This appendix provides an introduction to the fundamentals of CORSIM model theory.

CORSIM has a long history reaching back to the 1970s and mainframe computers.  Many fixes, improvements, and enhancements have been made since the original coding but the basic theory of CORSIM still retains its roots.  In 1994 two separate programs, one for modeling surface streets (NETSIM) and one for modeling freeways (FRESIM), were combined to form the CORSIM program.  CORSIM can model both uninterrupted and interrupted types of facilities.  Each facility is modeled in a separate “subnetwork”.

“Uninterrupted flow facilities have no fixed elements, such as traffic signals, that may interrupt the traffic flow.  Traffic flow is a result of the interactions among vehicles in the traffic stream and between vehicles and the geometric and environmental characteristics of the roadway.” (3) 

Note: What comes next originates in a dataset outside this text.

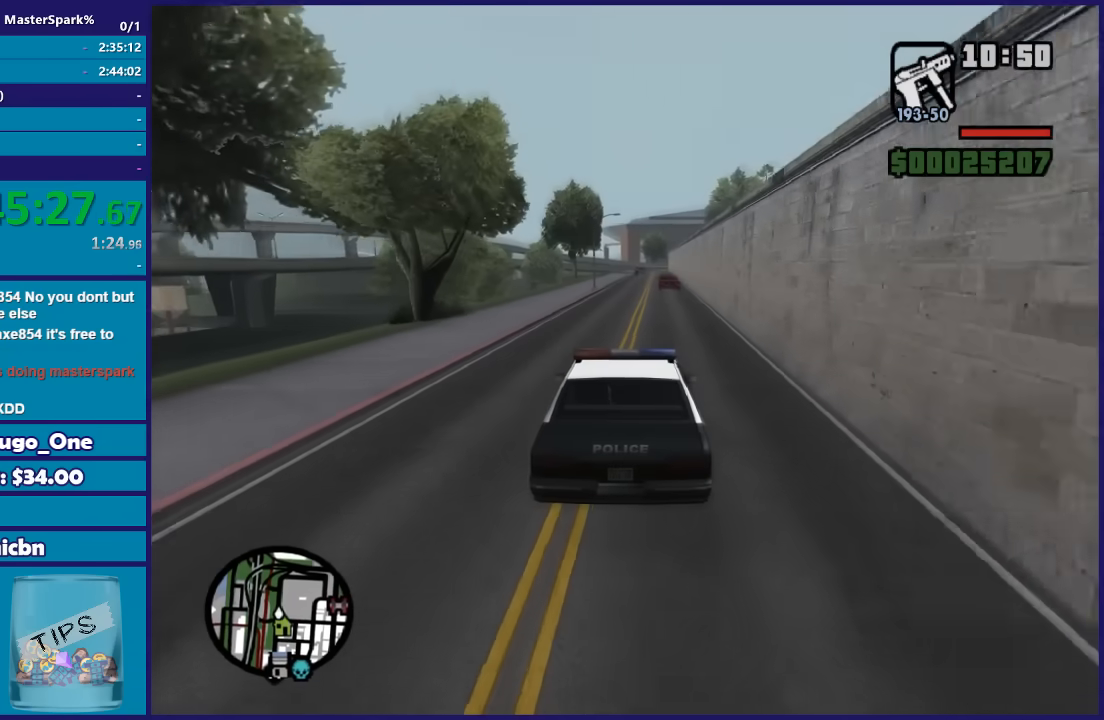
{"buttons": ["R2"], "left_stick": "center", "right_stick": "down", "button_events": []}
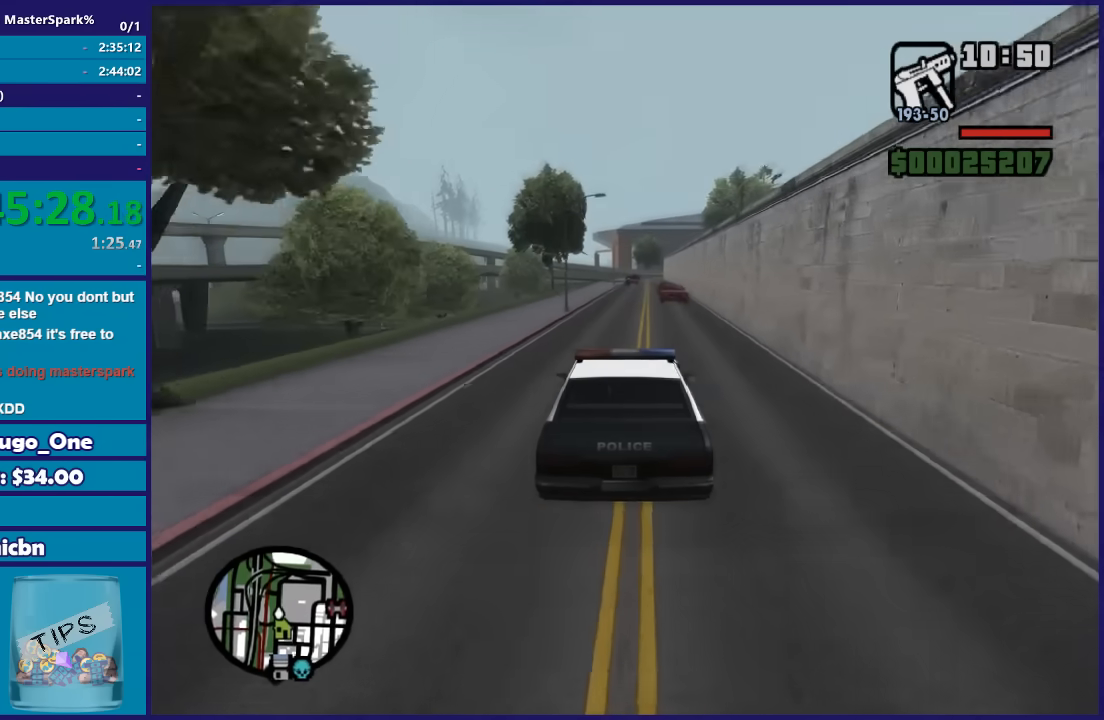
{"buttons": ["R2"], "left_stick": "left", "right_stick": "down", "button_events": []}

Uninterrupted flow facilities in CORSIM are represented by freeways.  They are modeled internally in CORSIM using code that came from FRESIM (abbreviated for FREeway SIMulation).  FRESIM was the successor to FHWA’s freeway simulation program called INTRAS, which was developed in the late 1970s.(21)  Its purpose was to assess the effectiveness of freeway control and management strategies.  INTRAS was originally developed to work on a mainframe computer, while FRESIM was developed to operate on a microcomputer.

Interrupted flow facilities have fixed elements that may interrupt the traffic flow.  Such elements include traffic signals, stop signs, and other types of controls.  These devices cause traffic to stop periodically (or slow significantly), irrespective of how much traffic exits.” (3)

Interrupted flow facilities in CORSIM are represented by surface streets.  They are modeled internally in CORSIM using code that came from NETSIM (abbreviated for NETwork SIMulation).  NETSIM was originally developed as the “Urban Traffic Control System” (UTCS-1) in the early 1970s.  It was created for FHWA’s test bed in Washington, DC.(8)  The program evolved under the direction of the FHWA and was later named NETSIM.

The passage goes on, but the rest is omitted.